» **AIM OF THE TASK**
Below are the records; copy each line in which "Celery" occurs.

Saved entries:
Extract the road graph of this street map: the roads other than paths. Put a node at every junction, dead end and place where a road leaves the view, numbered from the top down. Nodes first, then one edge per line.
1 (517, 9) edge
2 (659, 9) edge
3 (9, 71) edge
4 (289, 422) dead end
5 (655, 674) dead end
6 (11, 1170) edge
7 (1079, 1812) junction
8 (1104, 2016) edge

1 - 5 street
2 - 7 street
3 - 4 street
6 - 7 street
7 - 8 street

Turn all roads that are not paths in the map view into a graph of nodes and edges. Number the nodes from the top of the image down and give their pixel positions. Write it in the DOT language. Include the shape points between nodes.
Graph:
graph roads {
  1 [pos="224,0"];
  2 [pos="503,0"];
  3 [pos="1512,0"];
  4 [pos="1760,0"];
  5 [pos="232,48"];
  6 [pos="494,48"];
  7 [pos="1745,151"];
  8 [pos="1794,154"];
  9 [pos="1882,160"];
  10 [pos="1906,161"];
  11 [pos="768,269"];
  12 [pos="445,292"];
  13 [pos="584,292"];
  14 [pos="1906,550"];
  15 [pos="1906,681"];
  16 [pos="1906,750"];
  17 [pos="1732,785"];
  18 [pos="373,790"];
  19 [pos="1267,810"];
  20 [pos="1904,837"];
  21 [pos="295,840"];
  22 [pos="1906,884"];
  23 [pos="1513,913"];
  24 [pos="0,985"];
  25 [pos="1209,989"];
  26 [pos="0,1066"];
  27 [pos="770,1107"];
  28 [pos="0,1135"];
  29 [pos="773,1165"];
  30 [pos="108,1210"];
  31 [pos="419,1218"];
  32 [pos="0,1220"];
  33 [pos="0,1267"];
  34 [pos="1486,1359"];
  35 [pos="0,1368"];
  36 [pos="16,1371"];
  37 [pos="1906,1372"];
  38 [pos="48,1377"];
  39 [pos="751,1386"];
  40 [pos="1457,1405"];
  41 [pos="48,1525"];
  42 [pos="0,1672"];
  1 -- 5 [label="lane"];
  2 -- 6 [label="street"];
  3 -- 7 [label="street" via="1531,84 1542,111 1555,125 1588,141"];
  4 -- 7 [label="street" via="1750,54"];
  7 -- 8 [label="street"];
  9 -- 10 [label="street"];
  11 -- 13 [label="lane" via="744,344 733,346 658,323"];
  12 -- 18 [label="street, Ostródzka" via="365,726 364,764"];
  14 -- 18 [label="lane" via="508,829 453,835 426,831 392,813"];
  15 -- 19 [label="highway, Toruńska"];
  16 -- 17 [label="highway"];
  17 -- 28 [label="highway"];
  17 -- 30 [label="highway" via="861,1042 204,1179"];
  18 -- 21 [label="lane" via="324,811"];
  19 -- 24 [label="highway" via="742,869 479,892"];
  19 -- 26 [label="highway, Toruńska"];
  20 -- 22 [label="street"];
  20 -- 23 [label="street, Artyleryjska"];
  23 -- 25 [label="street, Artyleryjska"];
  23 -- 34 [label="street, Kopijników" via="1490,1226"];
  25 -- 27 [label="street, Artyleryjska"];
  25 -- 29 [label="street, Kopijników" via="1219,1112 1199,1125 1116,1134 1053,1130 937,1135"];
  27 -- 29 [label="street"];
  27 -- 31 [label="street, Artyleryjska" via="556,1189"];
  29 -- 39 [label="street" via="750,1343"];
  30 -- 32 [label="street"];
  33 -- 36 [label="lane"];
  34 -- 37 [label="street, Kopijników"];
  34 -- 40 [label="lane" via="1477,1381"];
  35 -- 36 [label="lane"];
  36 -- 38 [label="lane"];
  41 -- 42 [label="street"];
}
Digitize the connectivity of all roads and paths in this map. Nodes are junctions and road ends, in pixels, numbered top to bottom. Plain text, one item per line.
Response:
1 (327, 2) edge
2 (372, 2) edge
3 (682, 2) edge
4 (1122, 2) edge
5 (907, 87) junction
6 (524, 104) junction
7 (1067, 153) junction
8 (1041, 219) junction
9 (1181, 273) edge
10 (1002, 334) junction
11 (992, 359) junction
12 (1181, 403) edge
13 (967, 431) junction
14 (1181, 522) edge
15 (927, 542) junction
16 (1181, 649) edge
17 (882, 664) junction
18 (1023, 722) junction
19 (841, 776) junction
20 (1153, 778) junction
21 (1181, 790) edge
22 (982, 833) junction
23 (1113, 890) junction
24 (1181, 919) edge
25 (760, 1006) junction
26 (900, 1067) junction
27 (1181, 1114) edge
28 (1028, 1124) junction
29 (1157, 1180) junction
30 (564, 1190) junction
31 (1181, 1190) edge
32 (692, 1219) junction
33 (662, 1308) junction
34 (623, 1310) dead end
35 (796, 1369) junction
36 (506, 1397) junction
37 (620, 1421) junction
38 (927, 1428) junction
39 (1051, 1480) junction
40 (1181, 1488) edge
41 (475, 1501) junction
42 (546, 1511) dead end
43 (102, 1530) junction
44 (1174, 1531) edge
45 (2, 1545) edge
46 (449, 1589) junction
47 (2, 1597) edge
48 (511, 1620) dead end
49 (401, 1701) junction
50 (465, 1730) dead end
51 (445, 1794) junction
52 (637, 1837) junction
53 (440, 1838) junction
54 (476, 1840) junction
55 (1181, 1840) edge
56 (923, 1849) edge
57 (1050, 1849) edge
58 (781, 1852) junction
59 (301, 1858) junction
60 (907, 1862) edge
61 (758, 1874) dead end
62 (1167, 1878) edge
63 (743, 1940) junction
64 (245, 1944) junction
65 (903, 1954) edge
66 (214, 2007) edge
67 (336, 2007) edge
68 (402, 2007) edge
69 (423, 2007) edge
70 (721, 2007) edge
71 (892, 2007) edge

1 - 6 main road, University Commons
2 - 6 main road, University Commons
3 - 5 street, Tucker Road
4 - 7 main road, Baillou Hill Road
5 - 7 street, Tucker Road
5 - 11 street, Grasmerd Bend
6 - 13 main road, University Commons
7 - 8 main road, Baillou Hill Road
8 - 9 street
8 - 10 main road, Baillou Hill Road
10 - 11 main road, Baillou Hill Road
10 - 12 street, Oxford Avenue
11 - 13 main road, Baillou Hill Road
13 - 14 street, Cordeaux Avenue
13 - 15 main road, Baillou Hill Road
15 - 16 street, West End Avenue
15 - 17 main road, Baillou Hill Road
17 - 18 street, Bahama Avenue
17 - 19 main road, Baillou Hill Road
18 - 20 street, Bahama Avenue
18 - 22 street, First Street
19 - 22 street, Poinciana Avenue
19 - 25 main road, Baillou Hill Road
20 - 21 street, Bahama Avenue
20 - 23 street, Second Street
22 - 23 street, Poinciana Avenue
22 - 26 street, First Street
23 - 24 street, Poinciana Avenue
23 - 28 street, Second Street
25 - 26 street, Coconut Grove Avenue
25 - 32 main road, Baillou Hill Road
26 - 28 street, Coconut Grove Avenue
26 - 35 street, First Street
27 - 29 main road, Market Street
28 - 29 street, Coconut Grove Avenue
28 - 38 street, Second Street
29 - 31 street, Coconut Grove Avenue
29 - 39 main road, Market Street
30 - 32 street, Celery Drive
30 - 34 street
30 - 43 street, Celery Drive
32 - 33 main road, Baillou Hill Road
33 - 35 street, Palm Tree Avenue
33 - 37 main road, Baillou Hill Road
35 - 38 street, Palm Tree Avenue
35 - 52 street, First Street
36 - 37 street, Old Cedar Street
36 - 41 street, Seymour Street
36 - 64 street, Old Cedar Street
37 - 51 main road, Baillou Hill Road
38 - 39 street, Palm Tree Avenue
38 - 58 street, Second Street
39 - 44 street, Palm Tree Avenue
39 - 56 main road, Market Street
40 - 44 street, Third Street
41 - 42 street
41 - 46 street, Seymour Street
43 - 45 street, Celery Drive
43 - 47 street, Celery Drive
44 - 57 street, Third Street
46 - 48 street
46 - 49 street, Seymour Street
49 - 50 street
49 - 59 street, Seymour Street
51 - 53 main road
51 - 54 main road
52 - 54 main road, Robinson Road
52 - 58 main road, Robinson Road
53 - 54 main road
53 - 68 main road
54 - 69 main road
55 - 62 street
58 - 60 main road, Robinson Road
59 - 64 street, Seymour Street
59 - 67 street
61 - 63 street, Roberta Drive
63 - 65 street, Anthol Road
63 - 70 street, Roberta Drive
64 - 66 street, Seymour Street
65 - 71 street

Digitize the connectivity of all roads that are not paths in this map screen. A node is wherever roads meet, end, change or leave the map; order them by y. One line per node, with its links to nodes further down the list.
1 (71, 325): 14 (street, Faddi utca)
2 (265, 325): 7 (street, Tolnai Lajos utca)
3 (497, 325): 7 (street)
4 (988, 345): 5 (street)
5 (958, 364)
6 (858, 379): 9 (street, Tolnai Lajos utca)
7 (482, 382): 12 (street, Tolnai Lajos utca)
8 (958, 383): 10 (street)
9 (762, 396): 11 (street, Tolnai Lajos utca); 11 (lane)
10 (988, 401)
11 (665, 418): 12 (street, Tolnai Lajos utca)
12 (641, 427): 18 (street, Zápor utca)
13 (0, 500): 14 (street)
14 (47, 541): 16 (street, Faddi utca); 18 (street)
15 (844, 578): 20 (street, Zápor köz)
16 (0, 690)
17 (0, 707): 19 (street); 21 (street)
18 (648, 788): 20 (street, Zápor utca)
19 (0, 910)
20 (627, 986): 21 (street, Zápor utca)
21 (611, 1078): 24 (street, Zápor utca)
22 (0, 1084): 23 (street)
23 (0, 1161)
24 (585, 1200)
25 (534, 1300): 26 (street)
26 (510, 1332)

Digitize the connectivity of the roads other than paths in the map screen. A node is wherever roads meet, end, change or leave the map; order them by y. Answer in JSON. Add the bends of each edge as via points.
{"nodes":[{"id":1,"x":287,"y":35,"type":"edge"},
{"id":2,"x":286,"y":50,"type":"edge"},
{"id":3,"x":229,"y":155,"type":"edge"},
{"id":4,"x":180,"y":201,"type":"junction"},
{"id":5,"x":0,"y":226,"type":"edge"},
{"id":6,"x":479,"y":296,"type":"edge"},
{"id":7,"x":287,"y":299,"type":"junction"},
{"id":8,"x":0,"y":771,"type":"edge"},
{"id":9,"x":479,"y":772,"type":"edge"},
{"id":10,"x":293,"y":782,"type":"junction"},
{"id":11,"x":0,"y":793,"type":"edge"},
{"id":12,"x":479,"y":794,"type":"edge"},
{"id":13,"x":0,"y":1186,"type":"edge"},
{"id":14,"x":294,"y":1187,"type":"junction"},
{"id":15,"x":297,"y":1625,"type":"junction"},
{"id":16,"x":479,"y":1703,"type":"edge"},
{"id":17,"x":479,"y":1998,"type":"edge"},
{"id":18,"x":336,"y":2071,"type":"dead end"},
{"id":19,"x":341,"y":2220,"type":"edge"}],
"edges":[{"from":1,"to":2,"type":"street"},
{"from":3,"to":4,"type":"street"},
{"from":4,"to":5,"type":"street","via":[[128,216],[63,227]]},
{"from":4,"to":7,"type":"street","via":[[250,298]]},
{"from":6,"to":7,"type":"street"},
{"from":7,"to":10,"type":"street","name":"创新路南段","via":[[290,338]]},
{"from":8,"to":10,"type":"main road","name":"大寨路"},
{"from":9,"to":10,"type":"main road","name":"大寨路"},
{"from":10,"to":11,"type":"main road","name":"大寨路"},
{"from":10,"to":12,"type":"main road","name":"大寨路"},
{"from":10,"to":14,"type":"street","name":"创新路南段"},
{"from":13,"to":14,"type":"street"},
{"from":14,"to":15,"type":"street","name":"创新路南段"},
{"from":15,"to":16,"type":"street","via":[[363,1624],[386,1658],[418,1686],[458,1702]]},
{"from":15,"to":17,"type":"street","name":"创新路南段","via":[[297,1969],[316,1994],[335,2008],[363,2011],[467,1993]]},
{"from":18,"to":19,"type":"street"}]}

» **ANSWER TO THIS EXERCISE**
30 - 32 street, Celery Drive
30 - 43 street, Celery Drive
43 - 45 street, Celery Drive
43 - 47 street, Celery Drive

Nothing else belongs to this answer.